Uno de los pioneros en este ámbito fue el gobierno de Australia. Ya en 2014 los del quinto continente se gastaron tres millones de dólares en carteles y una novela gráfica para quitarles las ganas de venir a refugiados de todo el mundo. El año pasado rodaron incluso una peli para mostrar el peligro de tomar rumbo a Australia. Journey se estrenó en cines en Afganistán, Pakistán, Irán e Irak y costó los insignificantes seis millones de dólares.

Inspirados en ello, también los gobiernos europeos se lanzaron a la aventura del desánimo. Los daneses lo intentaron con anuncios en periódicos libaneses. Los austríacos entre otros con autobuses rotulados en Afganistán. Los alemanes con un anuncio en la tele que, en un intento positivista, celebra la belleza y los oportunidades que Afganistán puede ofrecer a sus ciudadanos.

Y los italianos con una página web juntando historias reales de inmigrantes. Estas no muy positivas, claro.

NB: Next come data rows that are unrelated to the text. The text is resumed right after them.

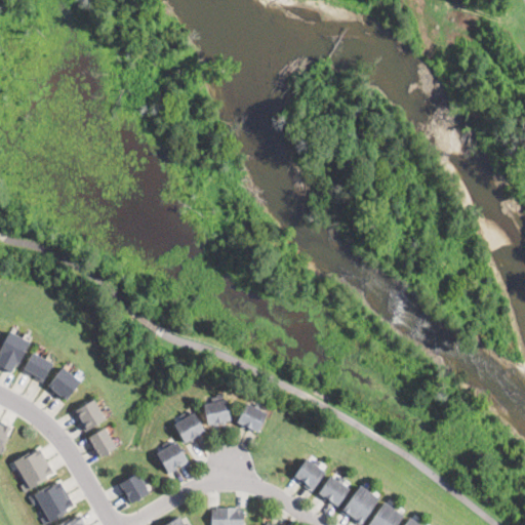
[(31,341),(19,363),(17,362),(11,373),(0,367),(0,358),(1,357),(0,356),(0,351),(10,331),(31,341)]
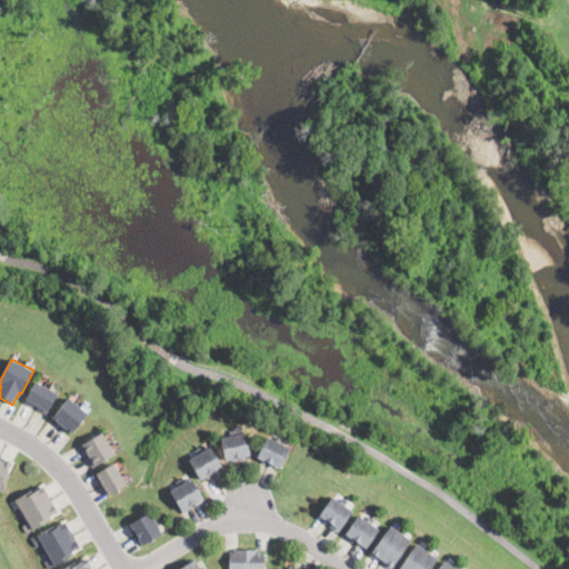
[(58,393),(47,415),(37,409),(39,406),(36,405),(33,407),(25,402),(26,399),(36,381),(58,393)]
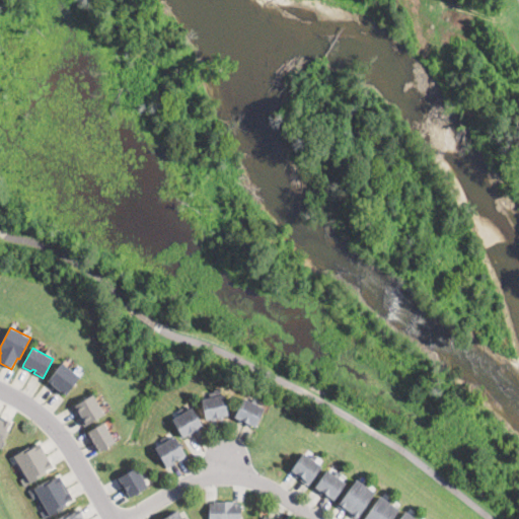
[(80,377),(66,395),(66,396),(61,392),(60,394),(51,386),(52,384),(48,381),(63,363),(80,377)]
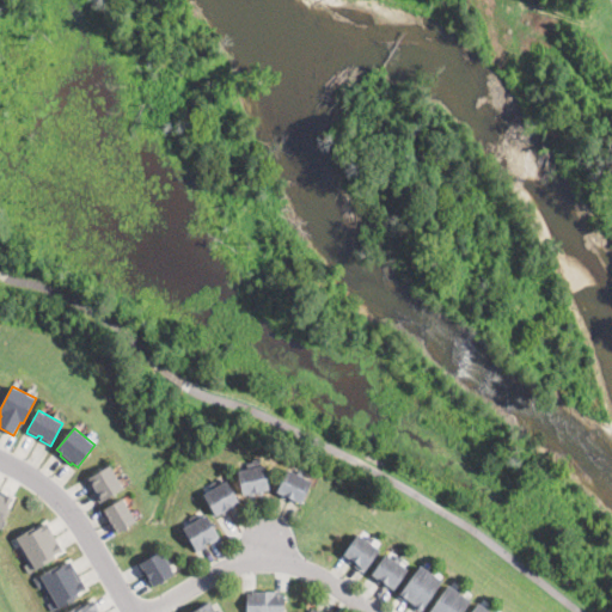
[(257,499),(270,496),(264,469),(255,470),(254,463),(250,464),(257,499)]
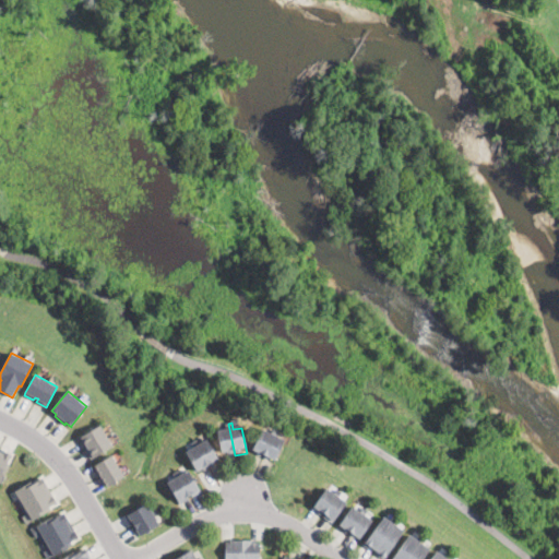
[(235,455),(223,458),(218,431),(226,430),(225,424),(228,424),(235,455)]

Cierto, todos estos gobiernos afirman de solo quieren prevenir a los refugiados de lanzarse a un viaje peligroso y en la mayoría de los casos inútil. Sin embargo, no cuesta mucho esfuerzo para ver la dimensión política detrás, sobre todo en una Europa con la ultra-derecha en alza. Ahora bien, se pueden tachar de extraño e incluso de cínico estas medidas. Pero quizá no hay que prestarles demasiada atención tampoco. Porque como sucede con casi todas las campañas de cambio de comportamiento, también el efecto de estas es, pues muy limitado. En el mejor de los casos.